- Three regions with the aim of increasing the bloc’s global trading to 10 per cent from current three per cent
- The pact also saw members renew their commitment to addressing ravages of climate change, with the bloc setting up an endowment fund to mitigate the crisis
The ninth African, Caribbean and Pacific (ACP) ended in Nairobi on Tuesday, with 79 countries pledging to promote inter Africa trade against unfair global trade practices
Members unanimously endorsed the Nairobi Nguvu Yetu declaration (Stronger Together), that among other things advocates for the establishment of air and sea trading routes between the three regions to increase the bloc’s global trading to 10 per cent from current three per cent in next 10 years.
Reading out the resolutions, Kenya's President Uhuru Uhuru who has assumed the block's chairmanship said the air and sea-trading link provide a good opportunity for private sector players to be champions.
‘’The air and sea trading links will be the first step of realizing our long term goal of increasing ACP’s share of global trade. This way, we can leverage on our combined economic strength,’’ Uhuru said.
Members also renewed their commitment to address ravages of climate change, with the bloc setting up an endowment fund to mitigate the crisis.
Uhuru thanked Ghana and Papua New Guinea for their financial pledge to support the kitty and announced that Kenya will be put in $500,000 (Sh50 million).
The summit also endorsed the outcome of the negotiations for a new 20-year ACP-EU partnership, which will be signed next year.
The main aim of the agreement is to reduce and eradicate poverty and promote the integration of ACP States into the global economy.
The first such agreement was signed on June 23, 2000 in Cotonou, Benin – hence the name 'ACP-EU Partnership Agreement' or 'Cotonou Agreement'. It runs for 20 years and will expire in February 2020.
Uhuru said, the expiry of the CPA offers an opportunity to make the partnership fit for purpose in light of today’s challenges in a changing world.
The partnership is mostly centered on addressing extreme poverty, climate change crisis, unemployment, rising inequalities, human rights abuses, and corruption.

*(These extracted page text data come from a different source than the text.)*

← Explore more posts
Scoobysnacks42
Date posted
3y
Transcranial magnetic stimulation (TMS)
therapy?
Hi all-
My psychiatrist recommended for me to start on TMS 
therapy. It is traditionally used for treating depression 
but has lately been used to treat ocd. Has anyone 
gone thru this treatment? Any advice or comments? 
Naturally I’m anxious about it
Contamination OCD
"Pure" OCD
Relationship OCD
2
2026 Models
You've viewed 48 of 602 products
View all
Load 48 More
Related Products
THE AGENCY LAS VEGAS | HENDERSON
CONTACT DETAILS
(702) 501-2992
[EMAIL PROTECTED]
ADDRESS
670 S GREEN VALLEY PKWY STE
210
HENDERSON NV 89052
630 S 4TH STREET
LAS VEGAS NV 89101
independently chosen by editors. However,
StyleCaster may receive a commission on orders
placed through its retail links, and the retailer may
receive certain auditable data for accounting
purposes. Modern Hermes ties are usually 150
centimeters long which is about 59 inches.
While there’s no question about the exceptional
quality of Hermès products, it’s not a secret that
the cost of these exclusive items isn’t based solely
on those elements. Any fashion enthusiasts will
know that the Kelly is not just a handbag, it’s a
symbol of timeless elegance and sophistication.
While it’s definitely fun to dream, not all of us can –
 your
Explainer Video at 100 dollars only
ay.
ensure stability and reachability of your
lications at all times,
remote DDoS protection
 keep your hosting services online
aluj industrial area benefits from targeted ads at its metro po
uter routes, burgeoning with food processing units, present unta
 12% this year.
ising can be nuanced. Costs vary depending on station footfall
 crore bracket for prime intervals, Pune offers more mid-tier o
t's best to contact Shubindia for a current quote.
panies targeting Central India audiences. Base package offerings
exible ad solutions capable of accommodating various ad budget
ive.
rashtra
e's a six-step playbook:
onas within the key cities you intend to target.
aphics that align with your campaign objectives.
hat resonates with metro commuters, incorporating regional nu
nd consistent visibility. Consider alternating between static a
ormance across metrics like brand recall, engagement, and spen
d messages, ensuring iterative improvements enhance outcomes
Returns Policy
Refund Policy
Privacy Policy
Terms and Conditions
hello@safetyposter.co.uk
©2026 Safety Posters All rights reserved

The summit opened on Monday, with business mogul Tony Elumelu urging African, Caribbean and Pacific leaders to improve the business environment in their countries in order to drive industrialisation and wealth creation.
The United Bank for Africa (UBA) chairperson and founder of the Tony Elumelu Foundation said industrialisation would not be achieved without support for small and medium scale enterprises (SMEs) and improved access to electricity.
‘’We cannot hope to industrialise if we do not fix the issue of power. If our entrepreneurs are spending so much of their resources to power their businesses, how are they expected to make the investments necessary to upgrade and industrialise?'' Elumelu said.
He added that ‘‘if we do not tackle these pertinent issues, we will be unable to achieve industrialisation, wealth creation and poverty reduction''.
He highlighted infrastructural development as another critical area needed to achieve sustainable development.
Whilst citing the impact of the flagship Entrepreneurship Programme of the Tony Elumelu Foundation, Elumelu highlighted the critical role partnerships between the private and public sectors, as well as developmental organisations, play in achieving industrialisation.
He said: "To date, we have 497 beneficiaries in Kenya, 596 in Uganda, 187 in Tanzania and 194 in Rwanda. This brings the total number of TEF Entrepreneurs in East Africa so far to 1,474, so far.
President Uhuru Kenyatta echoed Elumelu’s sentiments saying his country's private-sector-focused plan has propelled Kenya’s ease of doing business ranking from 129th position out of 190 economies in 2013 to the 56th position in 2019.
"Our young people are tech-savvy and indeed with a huge entrepreneurial spirit. They are ready to embrace the digital revolution,’’ Uhuru said.